Rauber-Jung verwies darüber hinaus auf die Dachbegrünung von 75 Prozent der Fläche und die Festlegung, dass bei den Neupflanzungen von Bäumen und Sträuchern ein Schwerpunkt auf bienenfreundliches Grün gelegt werden müsse. Abschließend kritisiert sie Intensität der Anträge und Nachfragen bei diesem Tagesordnungspunkt durch die Fraktionen. „Wir können froh sein, dass dieses Gewerbegrundstück revitalisiert wird. Es ist ein Grundstück mit einem Gebäude.

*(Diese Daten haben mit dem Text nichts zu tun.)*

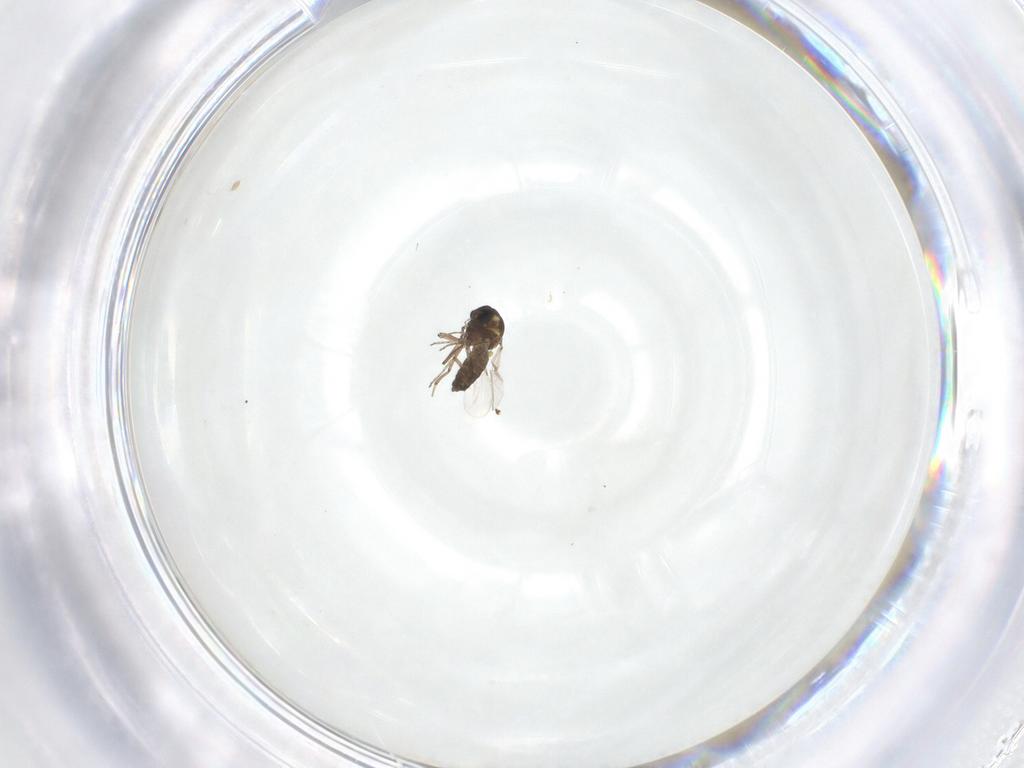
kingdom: Animalia
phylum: Arthropoda
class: Insecta
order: Diptera
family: Ceratopogonidae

Die ganzen Fragen und Anträge haben die Verwaltung zwei Tage gebunden von morgens bis abends.“

Könne man nicht der Verwaltung einfach vertrauen, dass diese das Bestmögliche an Artenschutzregelung aufnehmen, was rechtlich möglich ist und mehr Grün als früher üblich festsetzen? „Aber muss man eine Grundsatzdebatte bei einem Gebäude und einem Grundstück führen?“, fragt sie mehr rhetorisch denn in Erwartung einer Antwort. Man plane hier keinen Stubenwald IV und V.

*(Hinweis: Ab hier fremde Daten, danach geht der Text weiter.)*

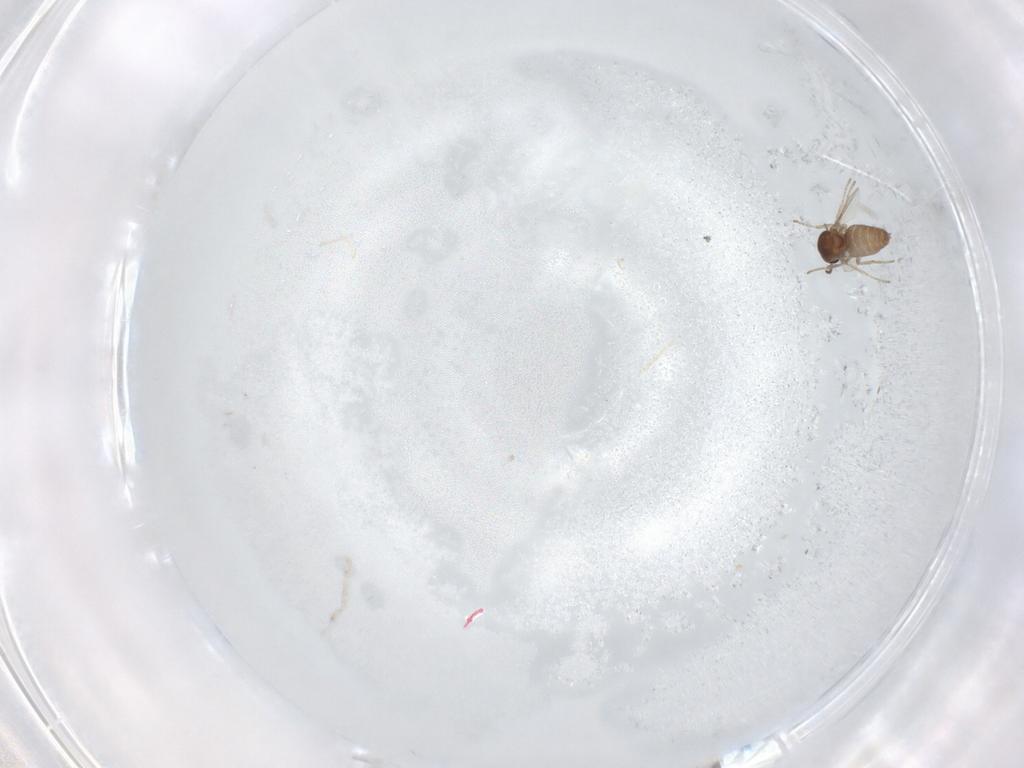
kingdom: Animalia
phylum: Arthropoda
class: Insecta
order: Diptera
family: Ceratopogonidae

Norbert Koller (BfB) merkte daraufhin an, dass die Anwesenheit der Ersten Stadträtin in der Sitzung des Ortsbeirats West womöglich dazu hätte beitragen können, Fragen abzuräumen, bevor sie umfangreich an die Verwaltung gestellt werden mussten. Das sah Rauber-Jung jedoch anders. „Ich bin gut, aber so gut bin ich nicht“, verwies sie auf besagte zwei Tage, die es die Verwaltung gekostet hatte, alle Informationen zusammenzutragen. Sie kenne auch nicht alle Details.